==== Excerpted data ====

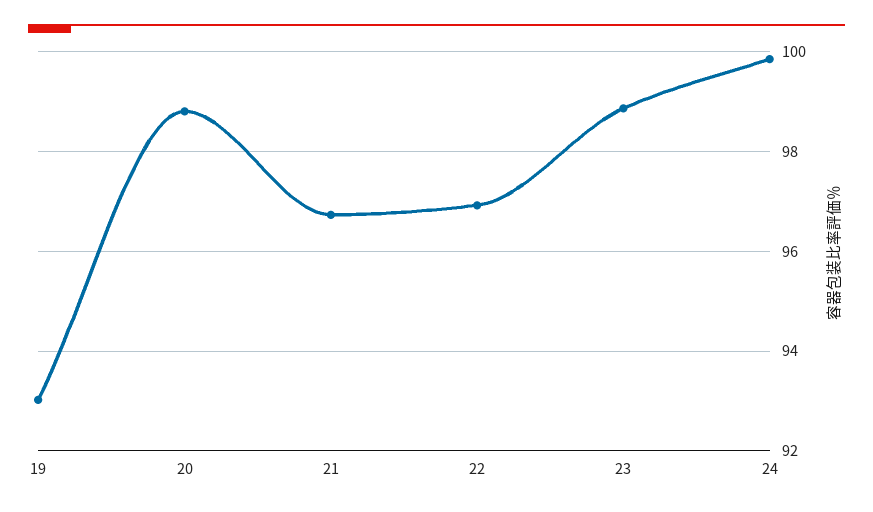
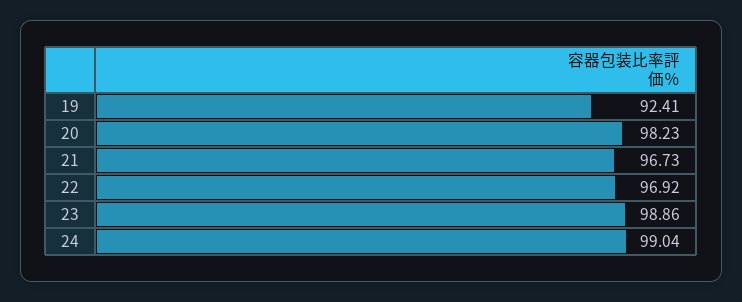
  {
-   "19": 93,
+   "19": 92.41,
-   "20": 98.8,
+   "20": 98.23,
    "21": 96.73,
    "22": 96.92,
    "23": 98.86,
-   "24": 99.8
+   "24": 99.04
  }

====
==== Excerpted data ====

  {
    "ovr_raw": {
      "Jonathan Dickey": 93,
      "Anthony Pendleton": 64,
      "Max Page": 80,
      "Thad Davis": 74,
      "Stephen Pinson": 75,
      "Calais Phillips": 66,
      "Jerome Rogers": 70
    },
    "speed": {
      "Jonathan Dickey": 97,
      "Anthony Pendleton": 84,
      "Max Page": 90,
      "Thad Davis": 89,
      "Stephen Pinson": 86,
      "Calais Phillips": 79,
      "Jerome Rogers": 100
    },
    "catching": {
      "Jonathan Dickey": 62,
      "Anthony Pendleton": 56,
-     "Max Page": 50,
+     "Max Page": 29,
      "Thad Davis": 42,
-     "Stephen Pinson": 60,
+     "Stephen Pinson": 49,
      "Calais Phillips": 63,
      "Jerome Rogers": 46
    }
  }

====

Request — Show every line of the data in which the word "Dickey" appears.

Output —
      "Jonathan Dickey": 93,
      "Jonathan Dickey": 97,
      "Jonathan Dickey": 62,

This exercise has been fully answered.